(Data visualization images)
════════════════
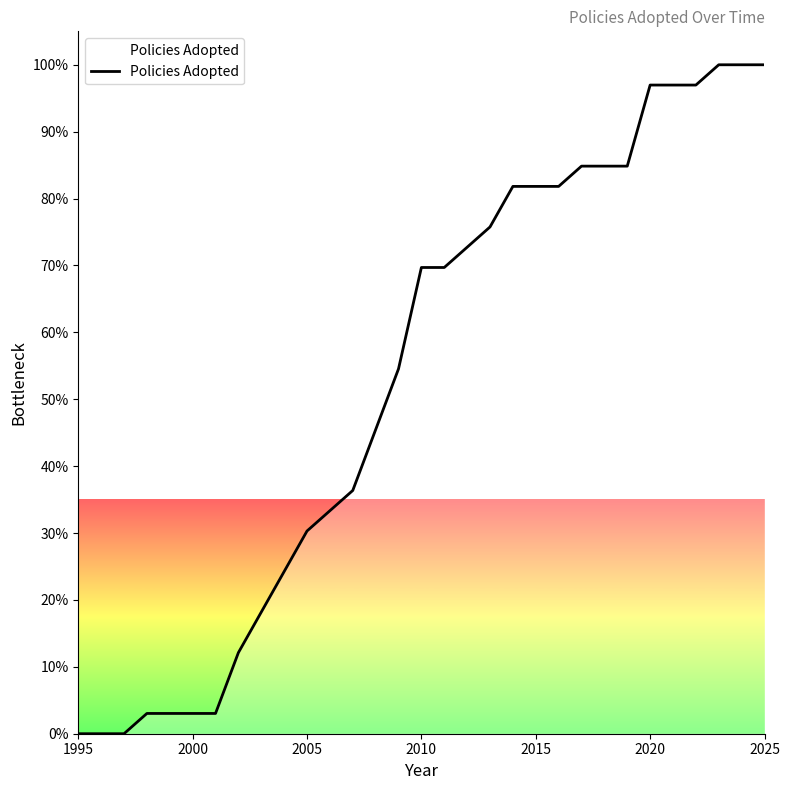

What is the greatest value displayed?

100.0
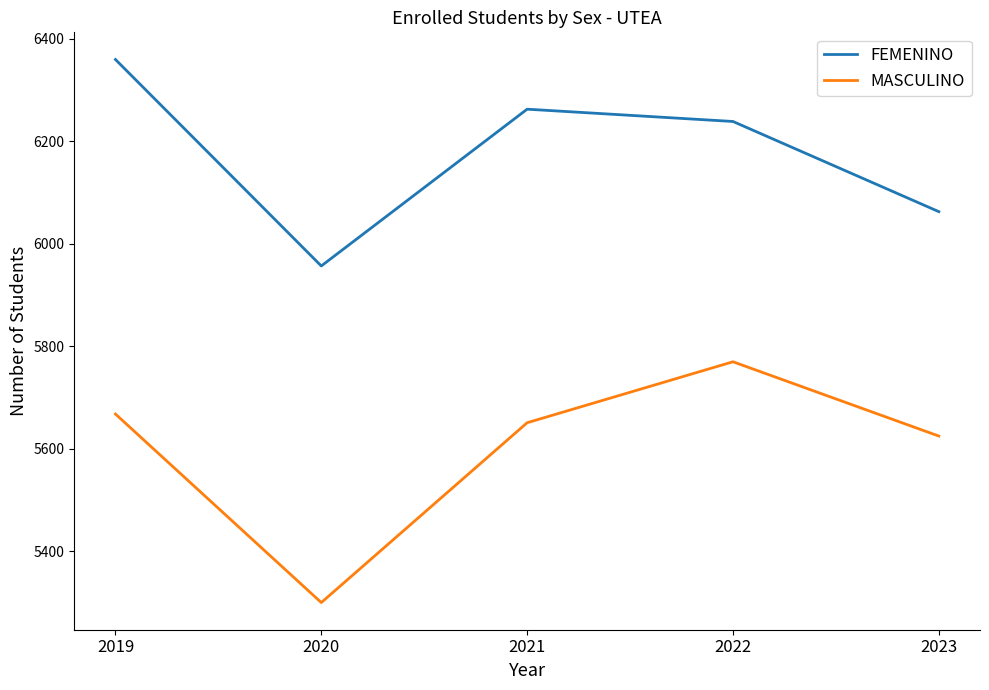

What is the difference between the maximum and second lowest values in the FEMENINO series?

297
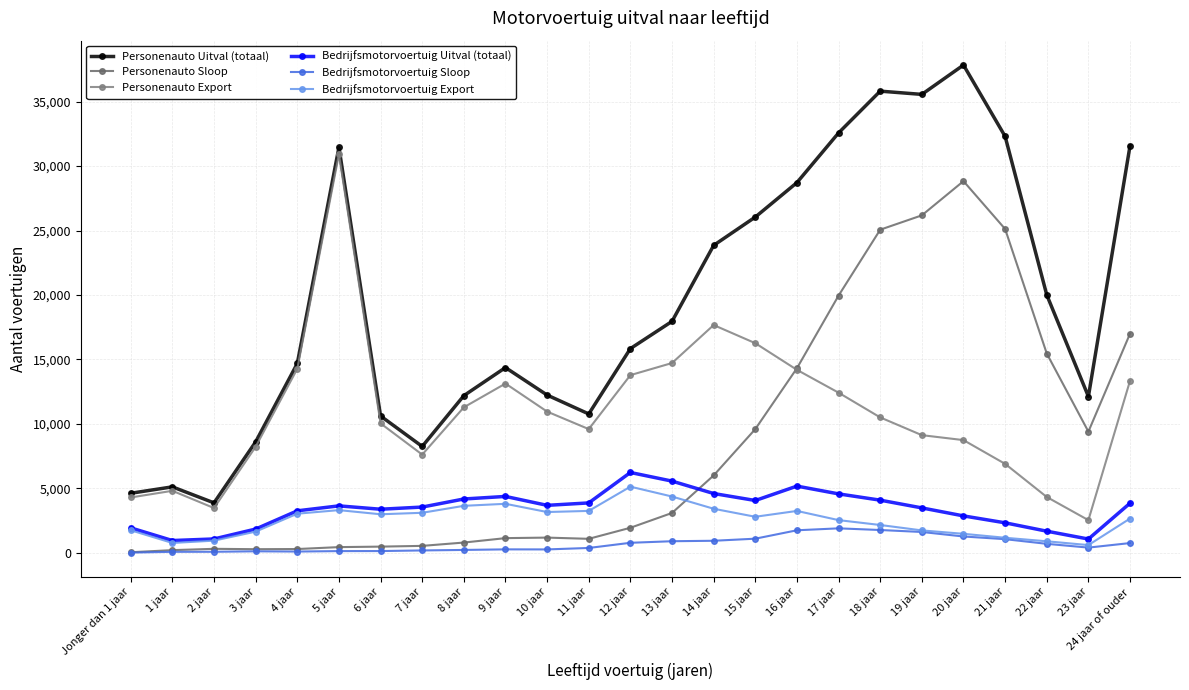

Which series changed the most between 12 jaar and 18 jaar?

Personenauto Sloop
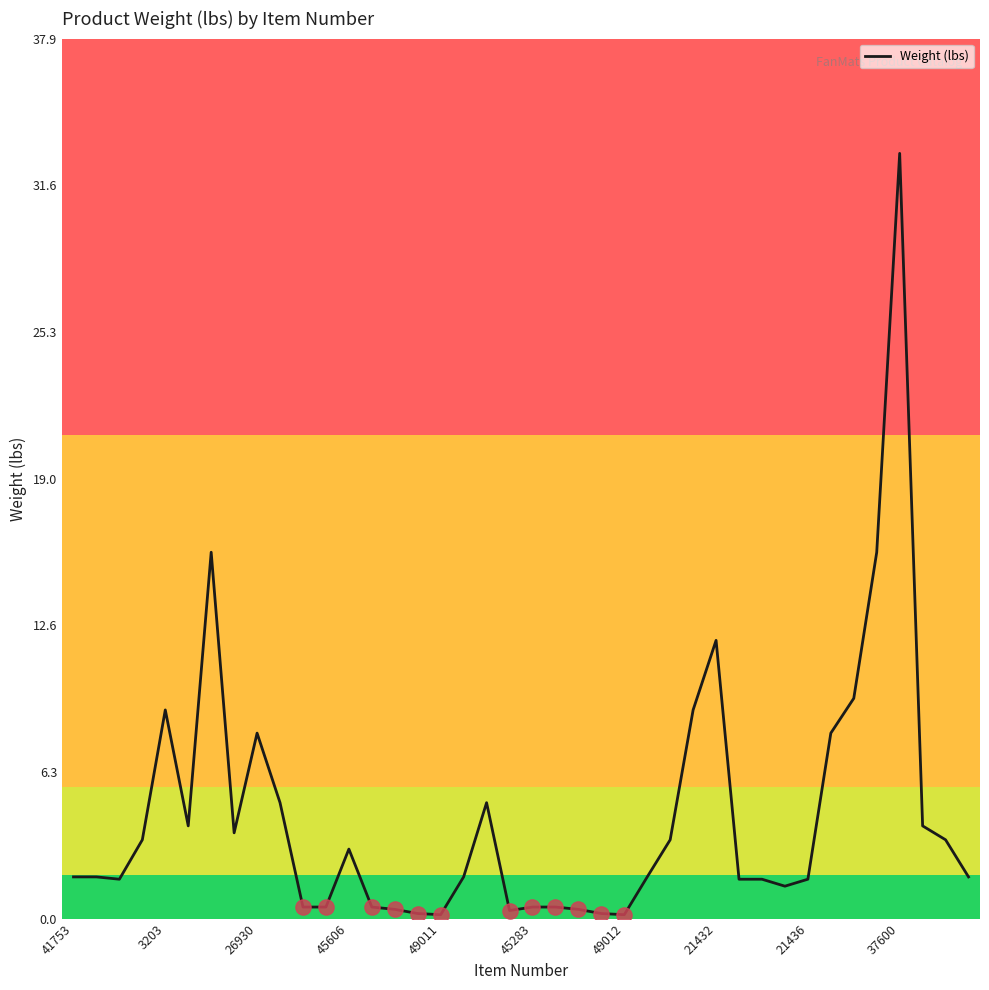

What is the difference between the maximum and minimum values?

32.8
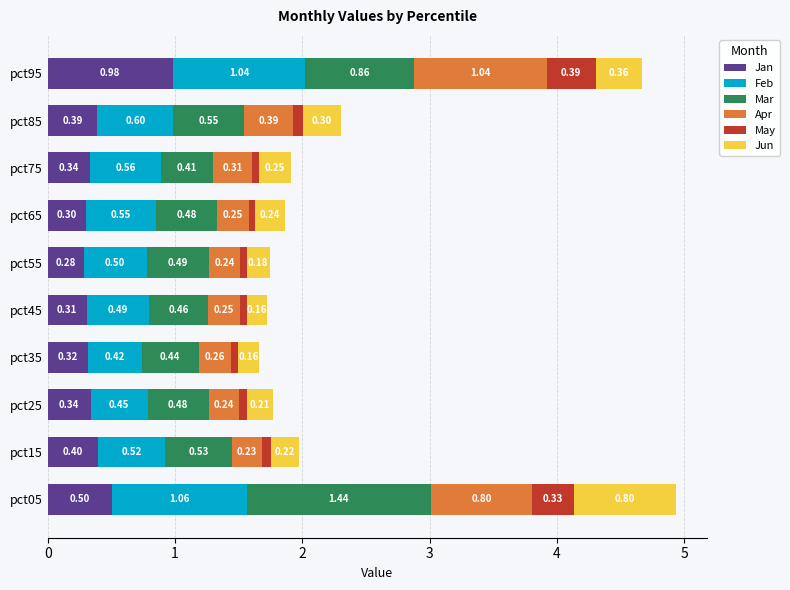

What is the total value across all series at pct55?

1.7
════════════════
To-do item. Copy the lines above word for word, leaving out the pictures.

Written solution.
What is the greatest value displayed?

100.0

What is the difference between the maximum and second lowest values in the FEMENINO series?

297

Which series changed the most between 12 jaar and 18 jaar?

Personenauto Sloop

What is the difference between the maximum and minimum values?

32.8

What is the total value across all series at pct55?

1.7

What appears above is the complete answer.